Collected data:
#####

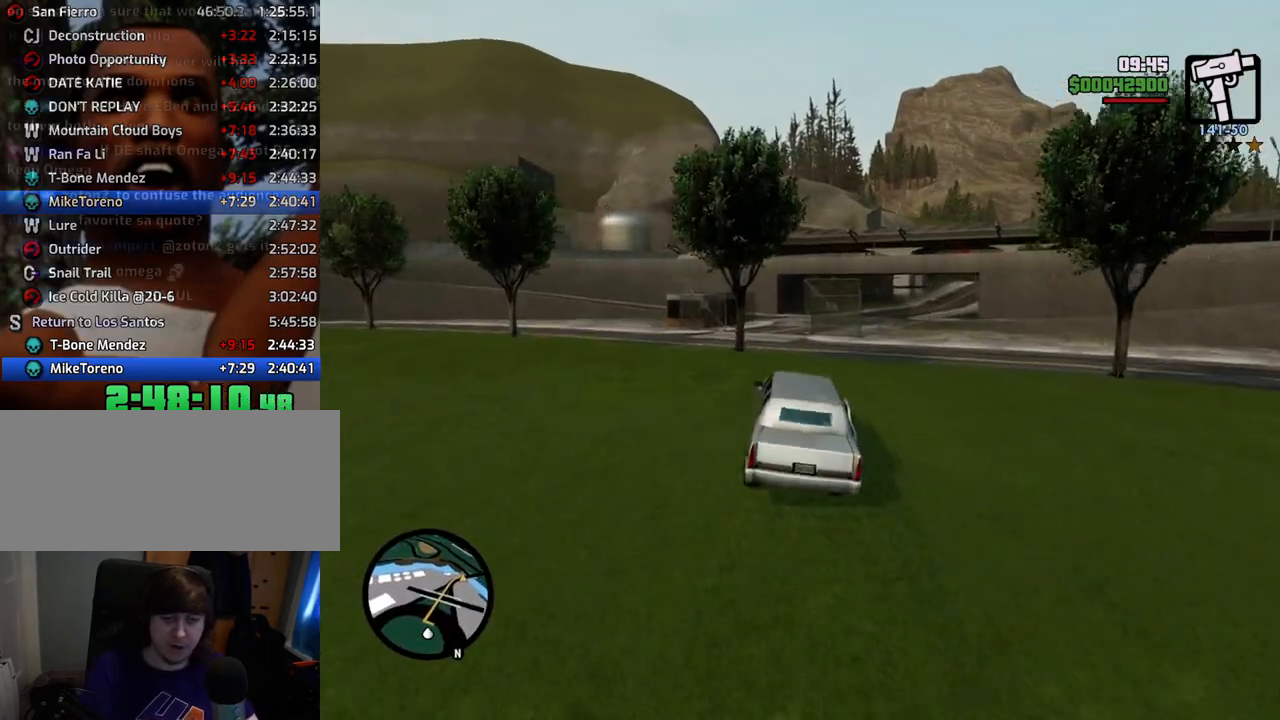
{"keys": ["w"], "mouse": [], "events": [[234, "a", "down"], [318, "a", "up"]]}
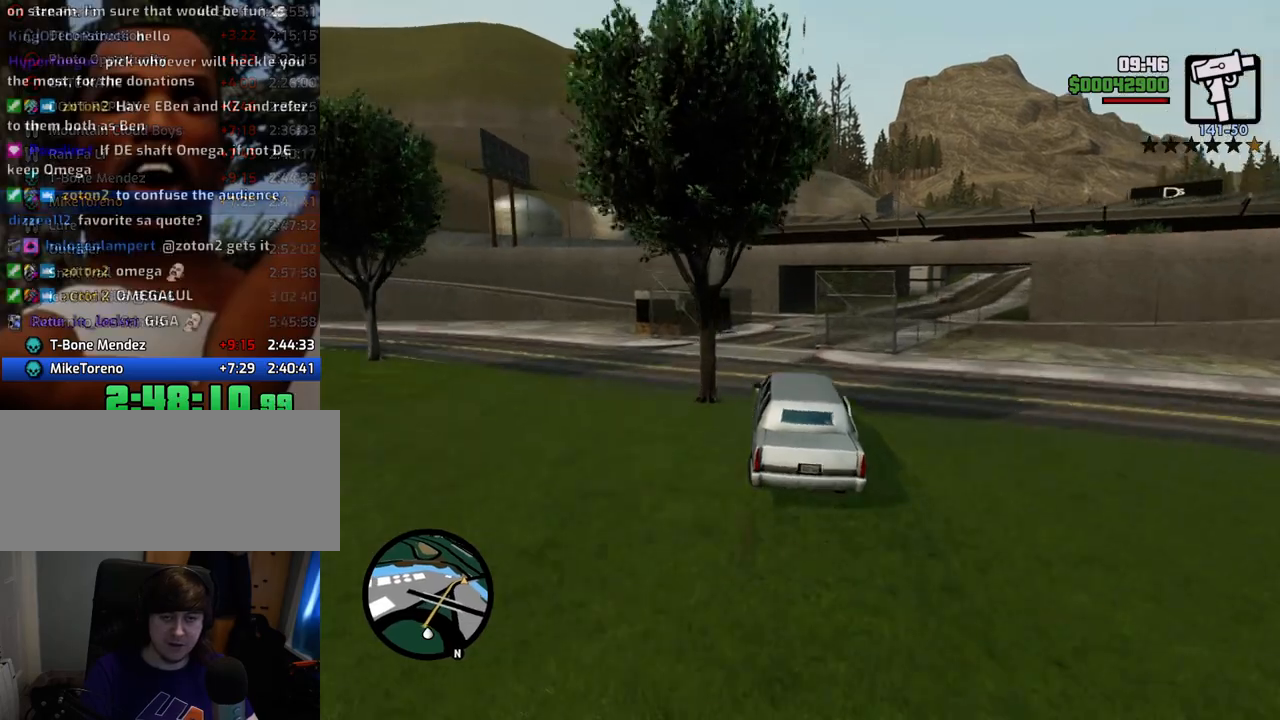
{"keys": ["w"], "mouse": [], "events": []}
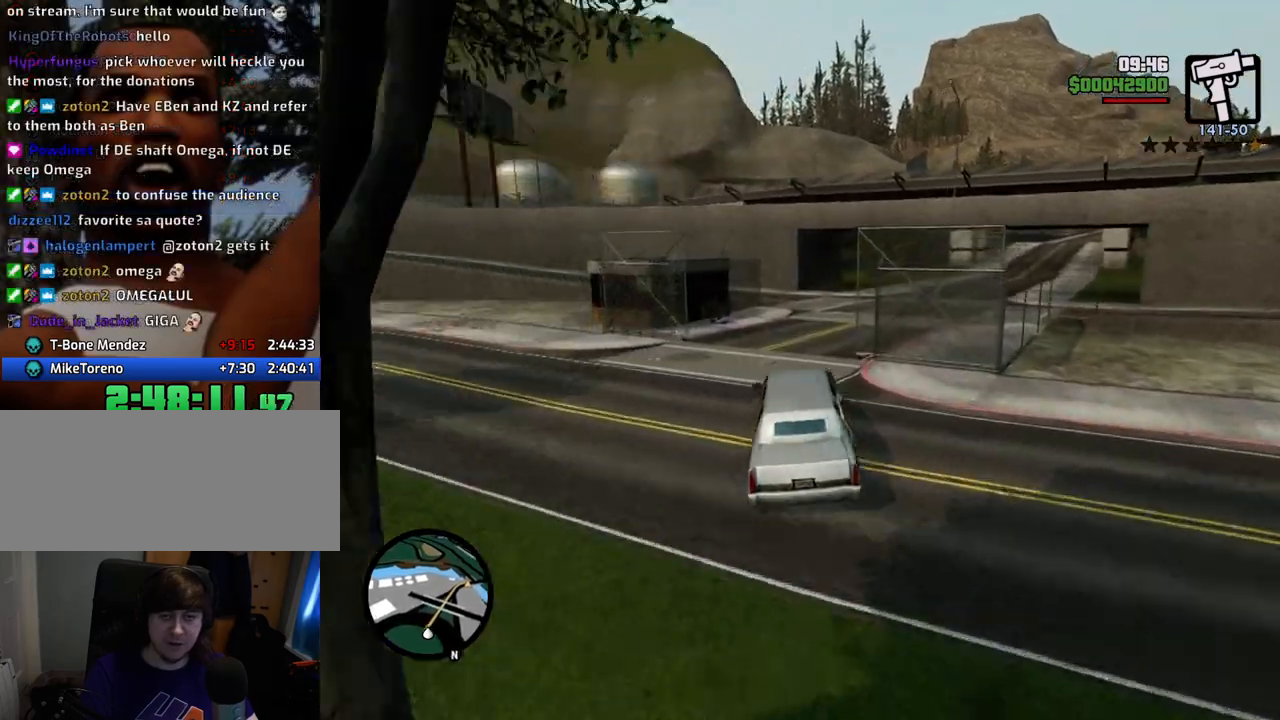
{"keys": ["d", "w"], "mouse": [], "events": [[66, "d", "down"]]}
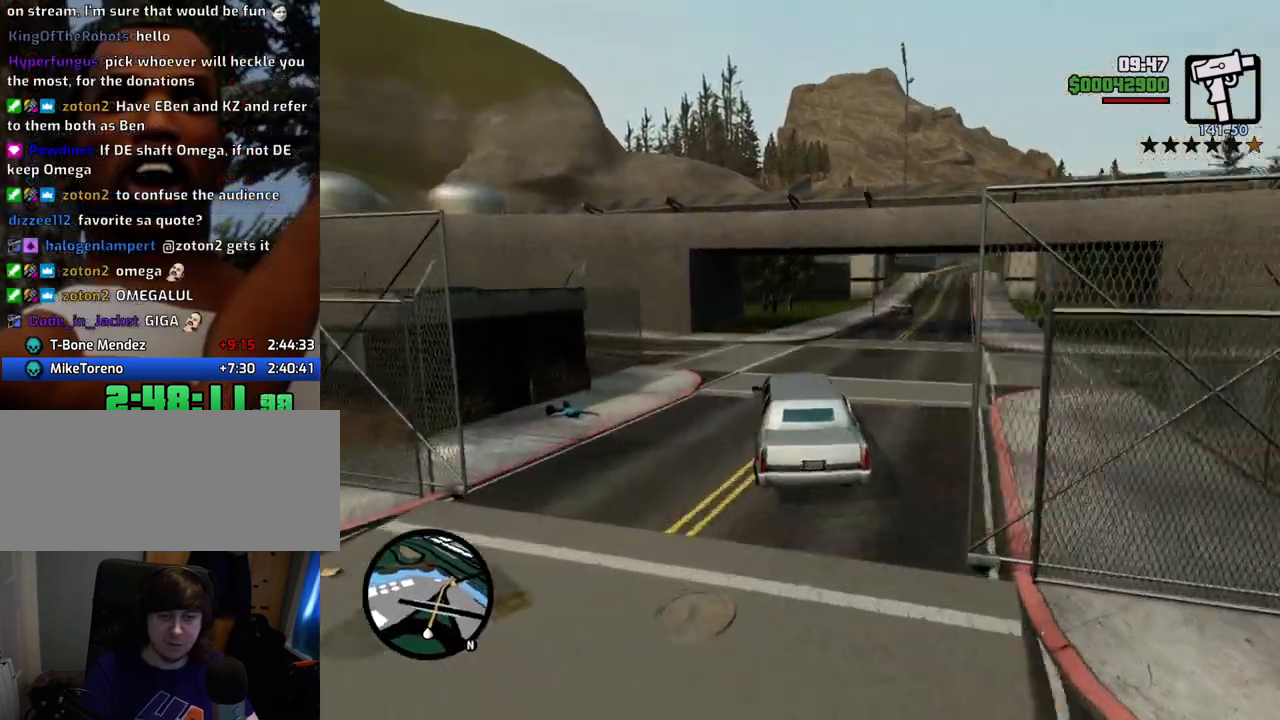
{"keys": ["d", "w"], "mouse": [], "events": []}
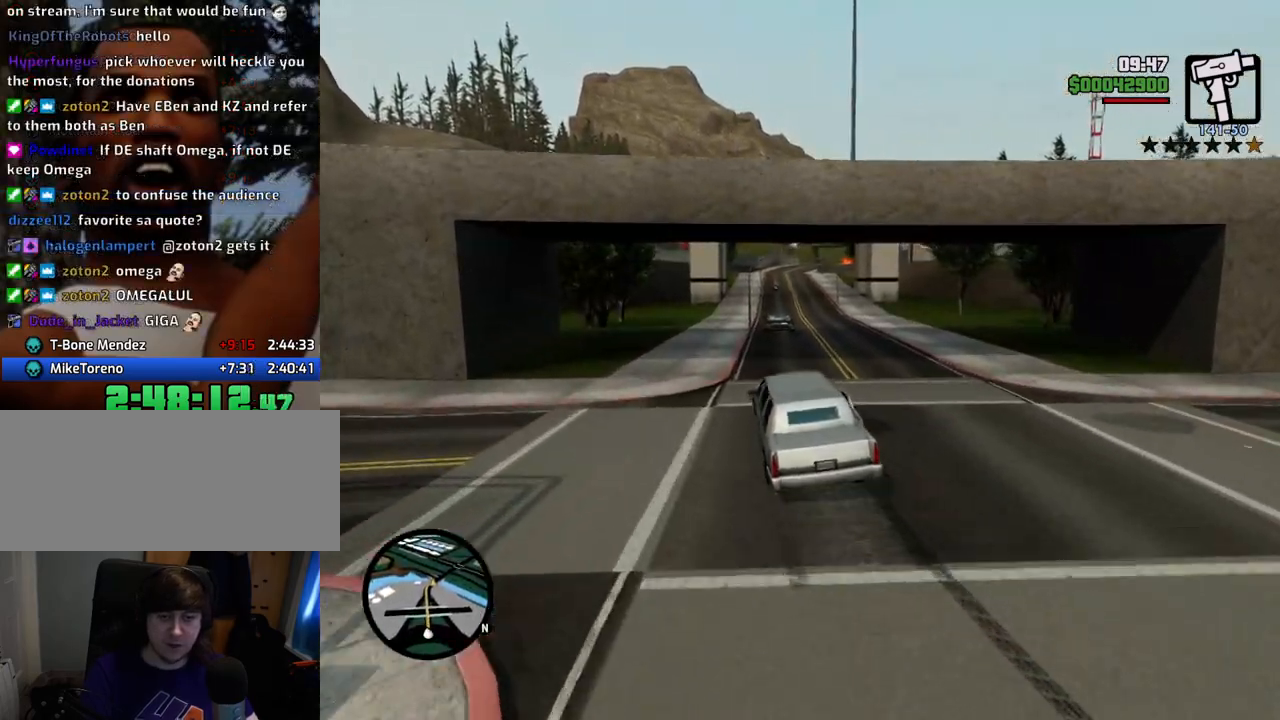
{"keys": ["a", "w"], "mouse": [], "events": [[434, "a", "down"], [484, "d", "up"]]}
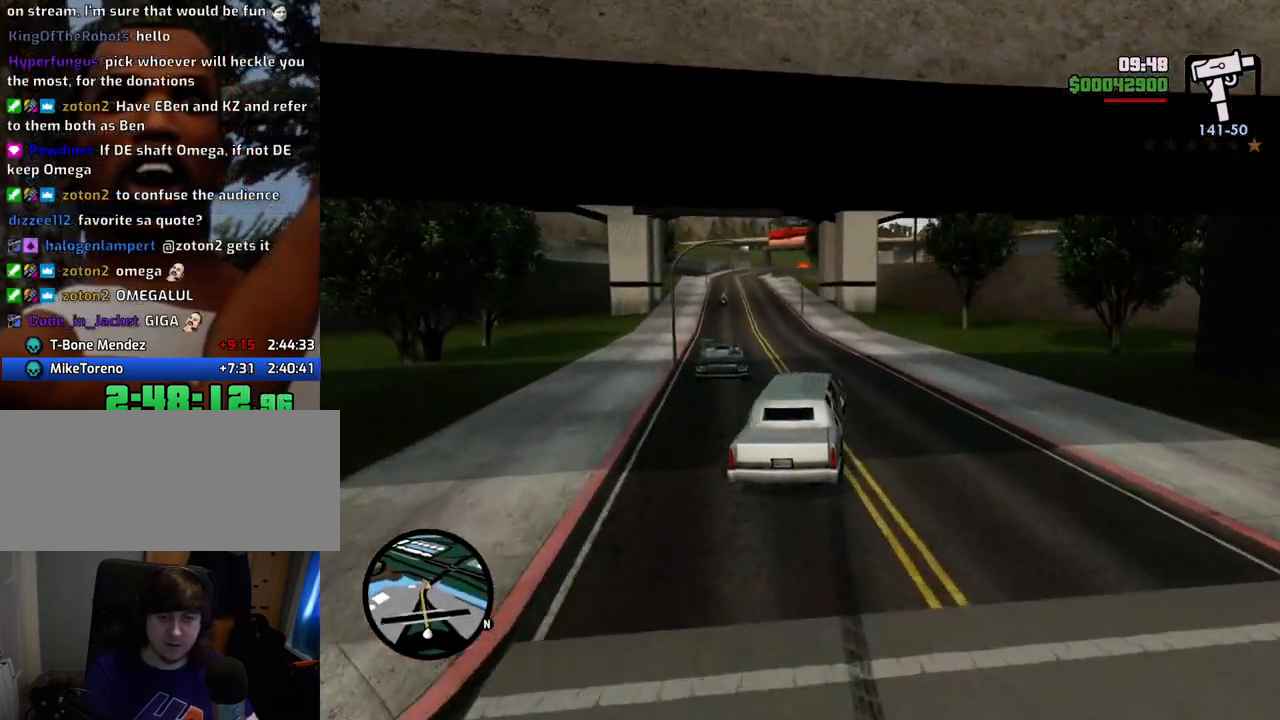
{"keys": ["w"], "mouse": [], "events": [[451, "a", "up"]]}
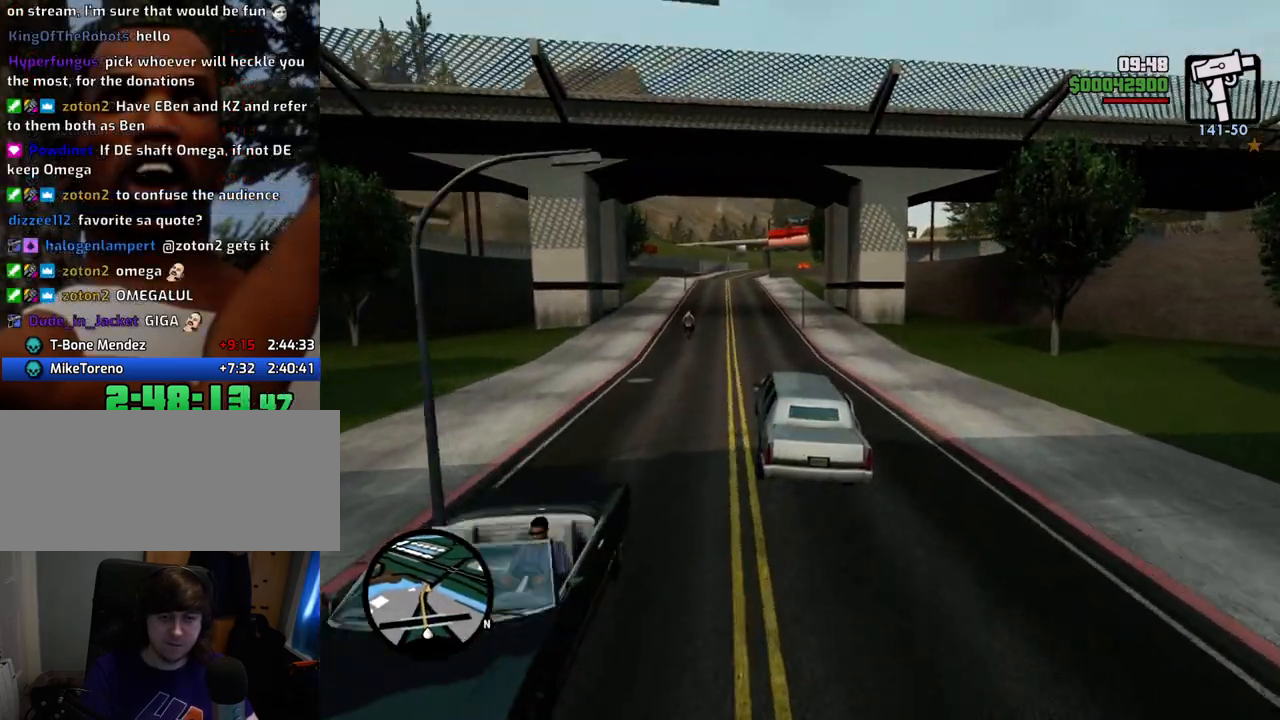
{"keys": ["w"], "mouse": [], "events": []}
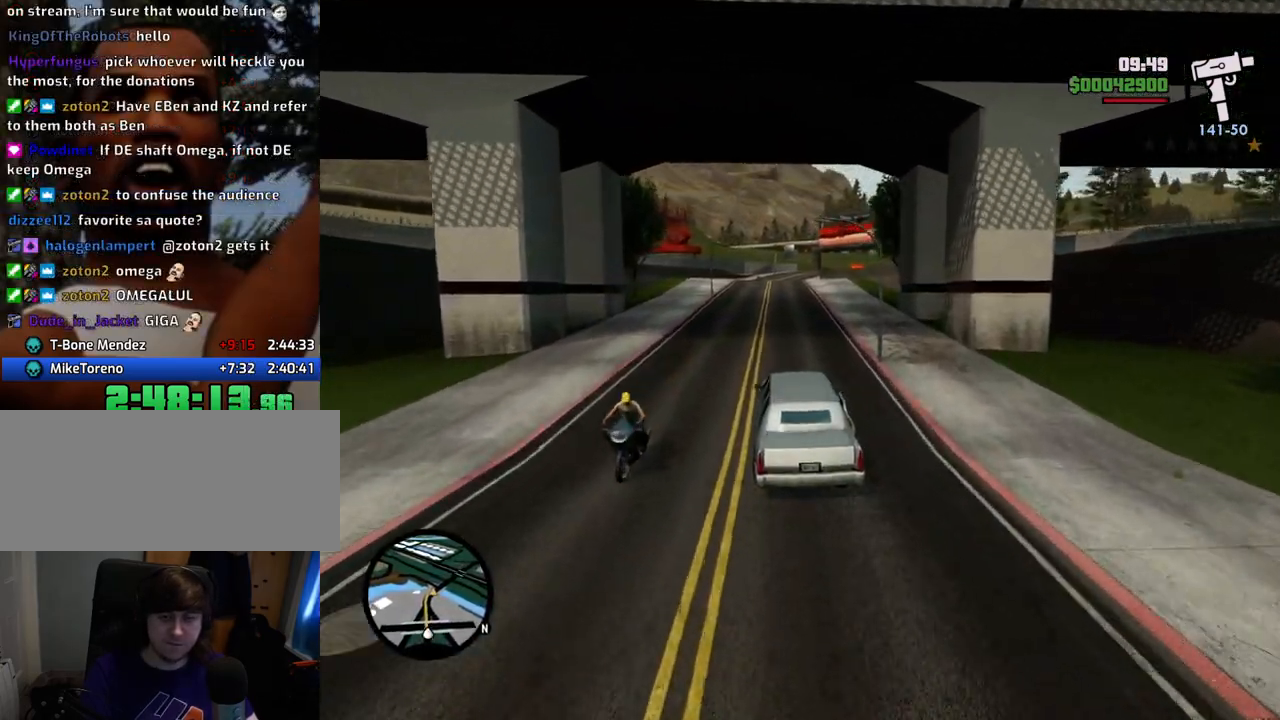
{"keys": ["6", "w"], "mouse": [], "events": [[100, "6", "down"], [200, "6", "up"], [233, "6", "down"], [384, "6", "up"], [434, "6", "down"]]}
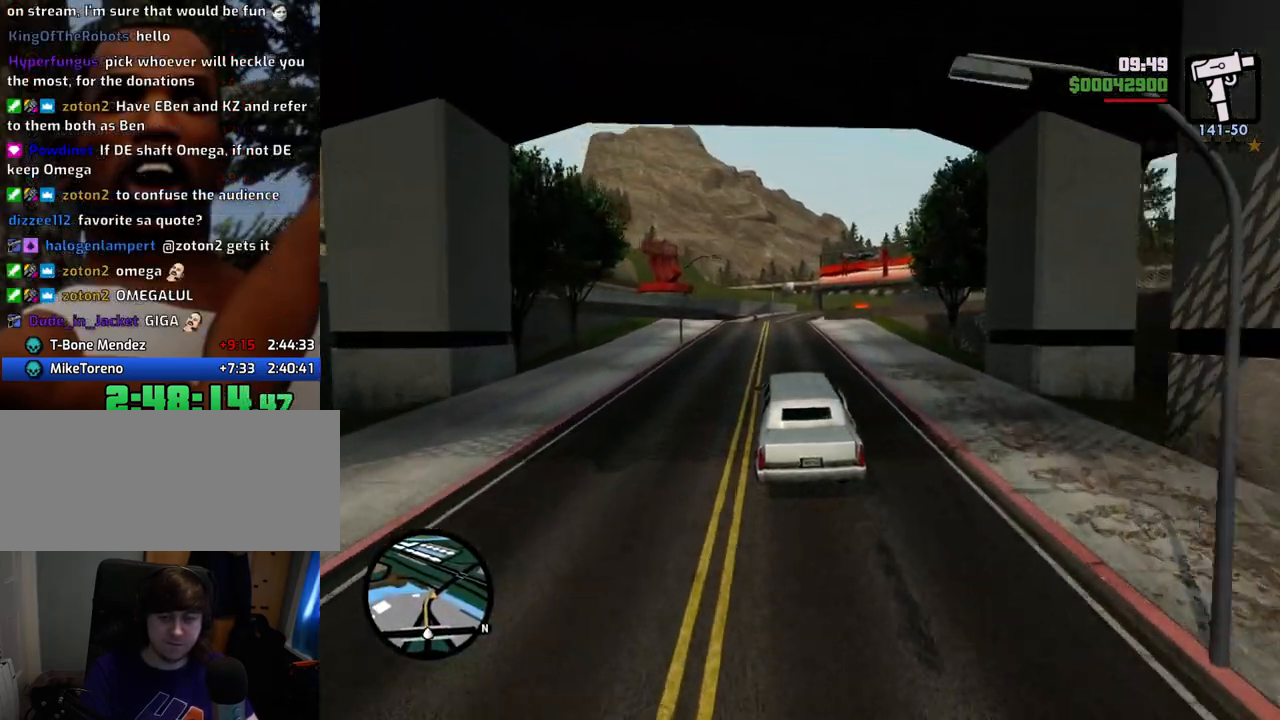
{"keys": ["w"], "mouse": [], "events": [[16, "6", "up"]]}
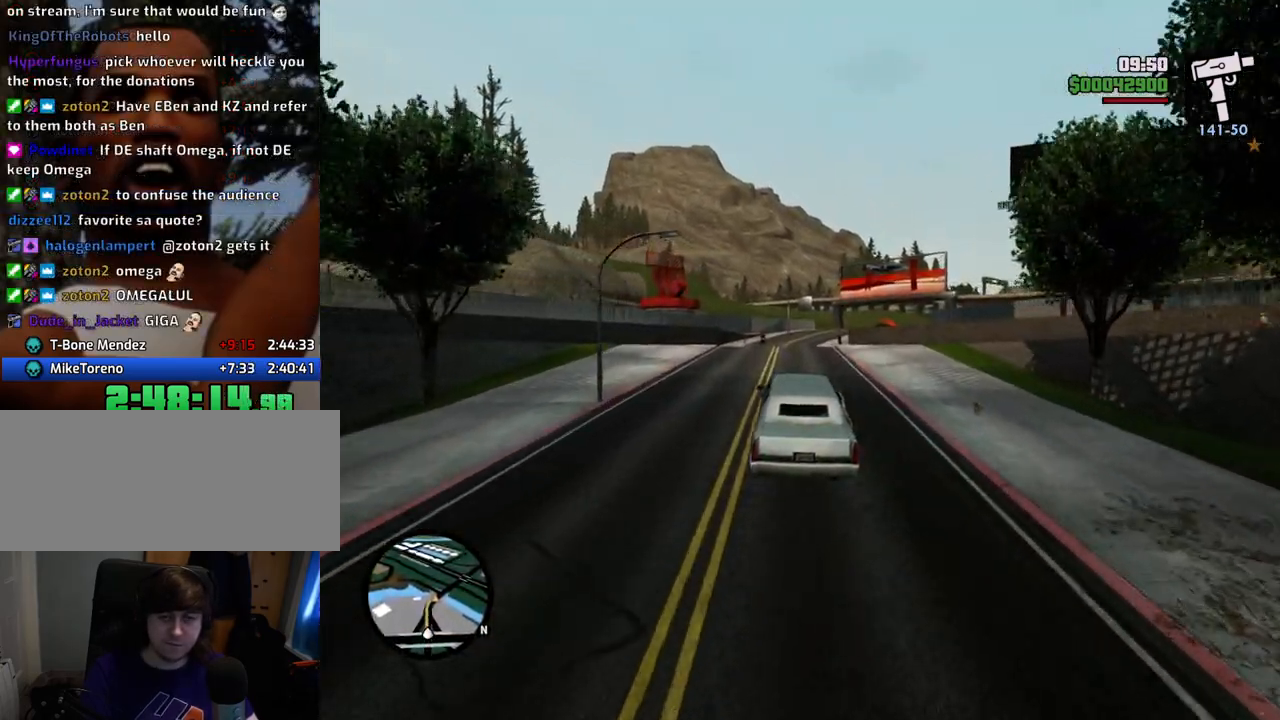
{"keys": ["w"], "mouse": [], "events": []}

#####

GOAL OF THE EXERCISE - Each entry, word for word, belongs in your answer; each picture does not.

TASK RESPONSE -
{"keys": ["w"], "mouse": [], "events": [[234, "a", "down"], [318, "a", "up"]]}
{"keys": ["w"], "mouse": [], "events": []}
{"keys": ["d", "w"], "mouse": [], "events": [[66, "d", "down"]]}
{"keys": ["d", "w"], "mouse": [], "events": []}
{"keys": ["a", "w"], "mouse": [], "events": [[434, "a", "down"], [484, "d", "up"]]}
{"keys": ["w"], "mouse": [], "events": [[451, "a", "up"]]}
{"keys": ["w"], "mouse": [], "events": []}
{"keys": ["6", "w"], "mouse": [], "events": [[100, "6", "down"], [200, "6", "up"], [233, "6", "down"], [384, "6", "up"], [434, "6", "down"]]}
{"keys": ["w"], "mouse": [], "events": [[16, "6", "up"]]}
{"keys": ["w"], "mouse": [], "events": []}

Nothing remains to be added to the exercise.